Home » Kajian » Sejarah » Goenawan Mohamad: “Teks Proklamasi Dibuat Tergesa-Gesa”

Goenawan Mohamad: “Teks Proklamasi Dibuat Tergesa-Gesa”

3.75/5 (4)

IslamLib – Bagi generasi sekarang, perayaan 17 Agustusan sudah kehilangan daya magisnya; bak ritual tanpa makna. Tapi bagaimana orang-orang terdahulu memaknai kata merdeka dan membayangkan konsep Indonesia setelah terlepas dari belenggu penjajah?

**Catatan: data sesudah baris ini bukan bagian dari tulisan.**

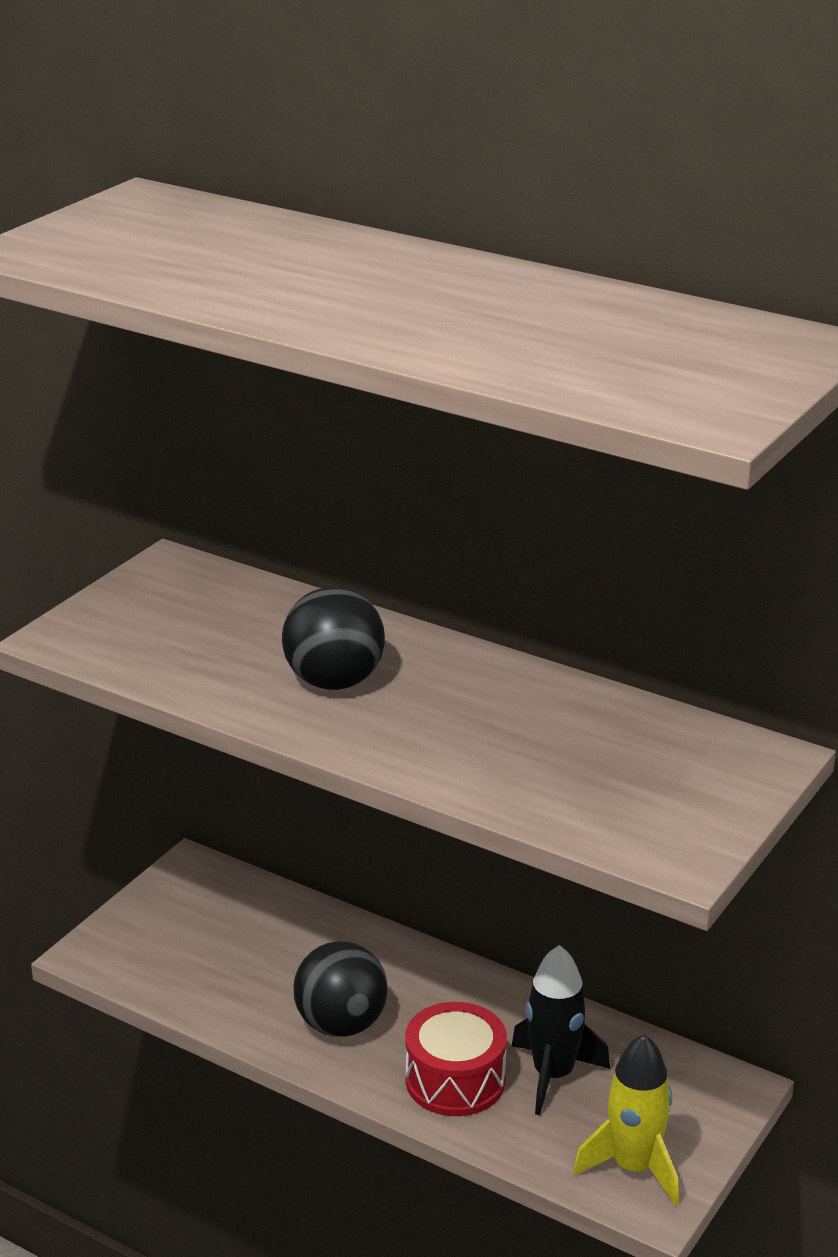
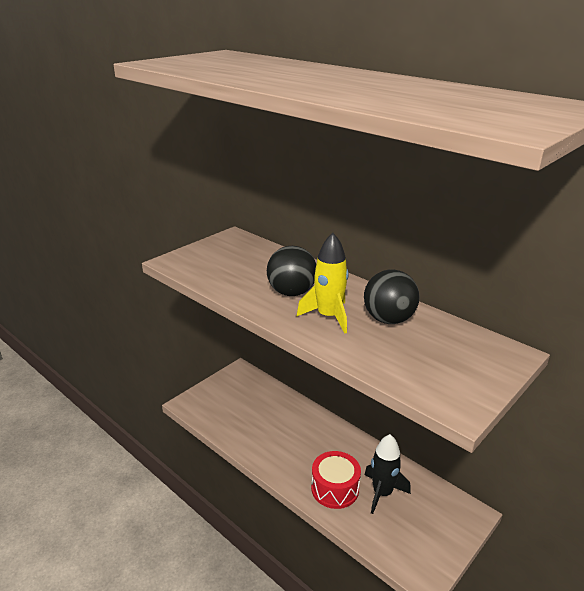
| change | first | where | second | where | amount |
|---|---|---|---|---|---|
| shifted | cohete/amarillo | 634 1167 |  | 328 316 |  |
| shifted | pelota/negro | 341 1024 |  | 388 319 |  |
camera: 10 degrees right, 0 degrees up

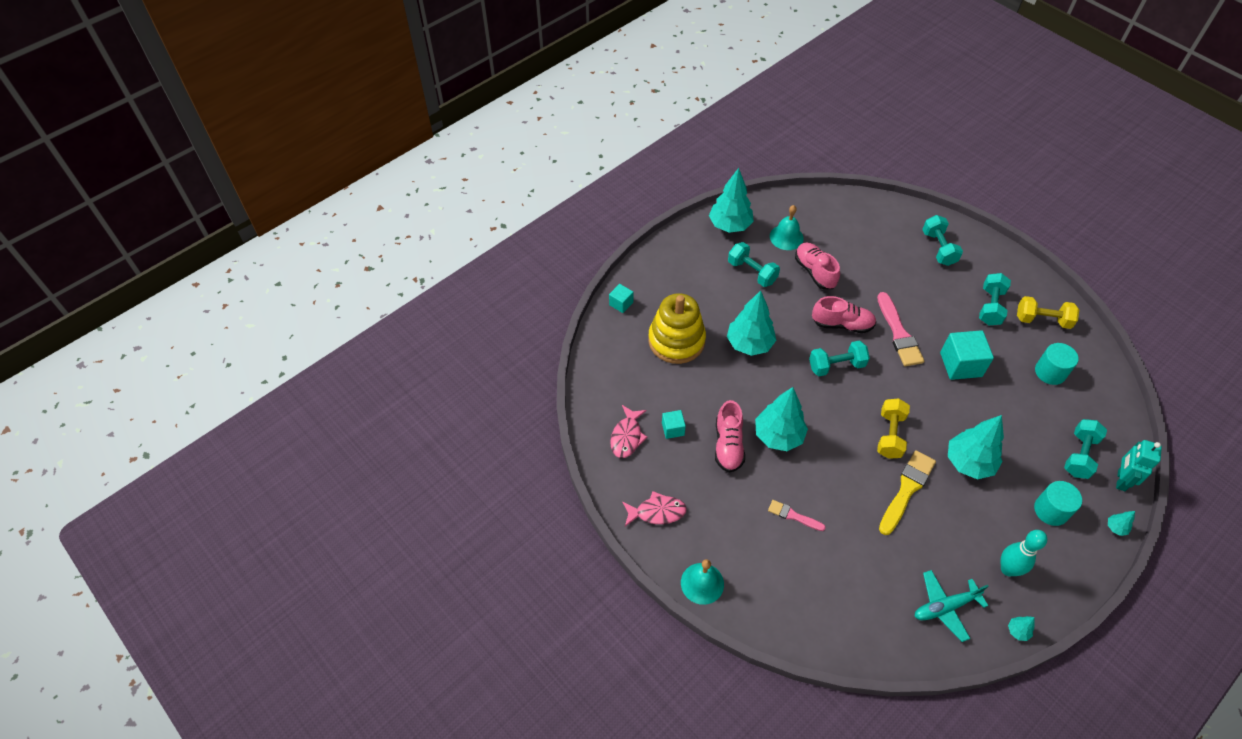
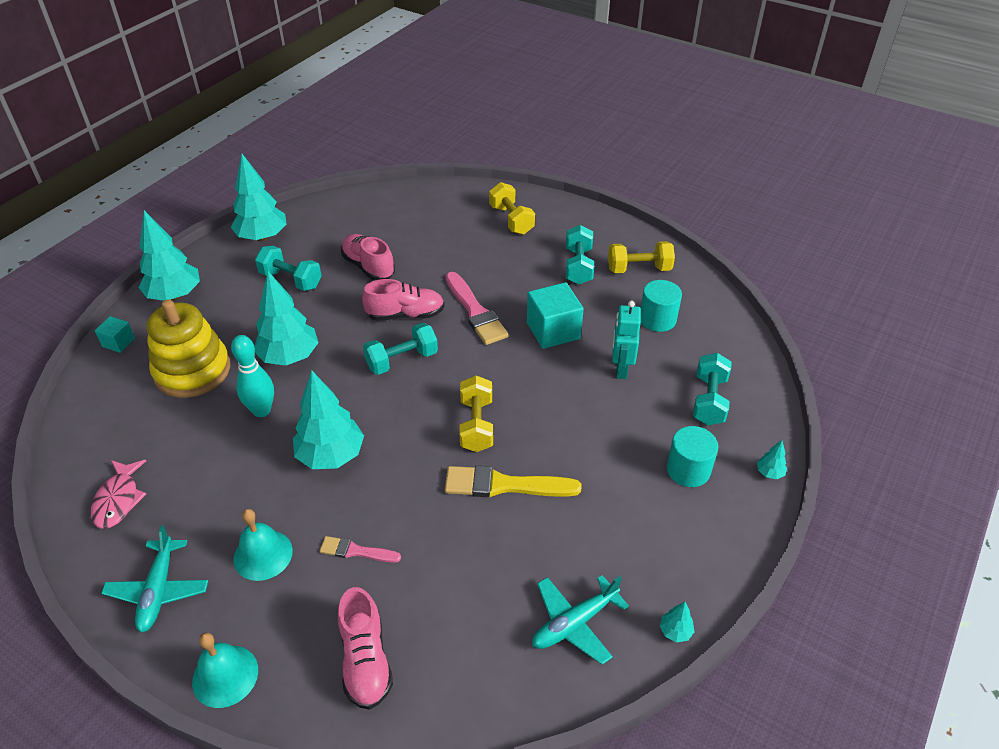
| change | first | where | second | where | amount |
|---|---|---|---|---|---|
| swapped | pez/rosa | 657 512 | avión/turquesa | 158 590 |  |
| shifted | árbol/turquesa | 968 463 |  | 175 295 |  |
| shifted | bolo/turquesa | 1008 569 |  | 262 410 |  |
| shifted | campana/turquesa | 786 237 |  | 263 554 |  |
| shifted | zapato/rosa | 728 445 |  | 365 660 |  |
| rotated | pincel/amarillo | 906 490 |  | 505 485 | 105 degrees counterclockwise |
| repainted | mancuerna/turquesa | 938 248 | mancuerna/amarillo | 511 220 |  |
| shifted | robot/turquesa | 1121 480 |  | 621 369 |  |
| gone | cubo/turquesa | 673 429 |  |  |  |
camera: 15 degrees left, 10 degrees down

Berikut perbincangan Jaringan Islam Liberal (JIL) dengan Goenawan Mohamad, esais yang saban minggu menulis Catatan Pinggir di Majalah Tempo, Kamis (17/8) lalu.

 

Mas Goen, kalau mengenang masa lalu, apa makna merdeka bagi orang-orang Indonesia yang pertama kali merasakannya di tahun 1945?

Jika membaca atau melihat semacam memoir, cerita fiksi, atau catatan apapun pada hari-hari itu, tampak sekali adanya antusiasme yang meluas untuk merdeka. Selalu ada pendapat yang mengatakan bahwa perjuangan dan kemerdekaan Indonesia hanya pekerjakaan elitis, karena perubahan politik kadang-kadang hanya dikerjakan sekelompok elit. Pendapat demikian tidak tepat.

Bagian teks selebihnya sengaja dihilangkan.